_The problem_: Give back all the data exactly as it was written.

[Items from a data source]
● ● ● ● ● ● ●
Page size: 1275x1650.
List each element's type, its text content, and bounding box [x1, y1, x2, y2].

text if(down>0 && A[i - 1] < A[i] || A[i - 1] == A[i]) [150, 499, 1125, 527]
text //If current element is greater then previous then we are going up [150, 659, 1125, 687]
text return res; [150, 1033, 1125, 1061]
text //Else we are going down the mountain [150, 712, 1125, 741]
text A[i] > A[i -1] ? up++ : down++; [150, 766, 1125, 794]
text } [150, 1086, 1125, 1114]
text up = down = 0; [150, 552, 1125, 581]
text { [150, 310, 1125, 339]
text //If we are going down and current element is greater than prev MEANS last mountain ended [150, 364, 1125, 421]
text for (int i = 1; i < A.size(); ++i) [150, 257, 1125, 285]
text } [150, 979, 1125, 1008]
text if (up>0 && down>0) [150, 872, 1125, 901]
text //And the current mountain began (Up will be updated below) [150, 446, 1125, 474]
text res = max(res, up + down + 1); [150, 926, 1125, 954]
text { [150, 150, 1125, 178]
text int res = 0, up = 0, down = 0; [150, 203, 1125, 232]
● ● ● ● ● ● ●
_Exercise answer_:
Page size: 1275x1650.
List each element's type, its text content, and bounding box [x1, y1, x2, y2].

text if(down>0 && A[i - 1] < A[i] || A[i - 1] == A[i]) [150, 499, 1125, 527]
text //If current element is greater then previous then we are going up [150, 659, 1125, 687]
text return res; [150, 1033, 1125, 1061]
text //Else we are going down the mountain [150, 712, 1125, 741]
text A[i] > A[i -1] ? up++ : down++; [150, 766, 1125, 794]
text } [150, 1086, 1125, 1114]
text up = down = 0; [150, 552, 1125, 581]
text { [150, 310, 1125, 339]
text //If we are going down and current element is greater than prev MEANS last mountain ended [150, 364, 1125, 421]
text for (int i = 1; i < A.size(); ++i) [150, 257, 1125, 285]
text } [150, 979, 1125, 1008]
text if (up>0 && down>0) [150, 872, 1125, 901]
text //And the current mountain began (Up will be updated below) [150, 446, 1125, 474]
text res = max(res, up + down + 1); [150, 926, 1125, 954]
text { [150, 150, 1125, 178]
text int res = 0, up = 0, down = 0; [150, 203, 1125, 232]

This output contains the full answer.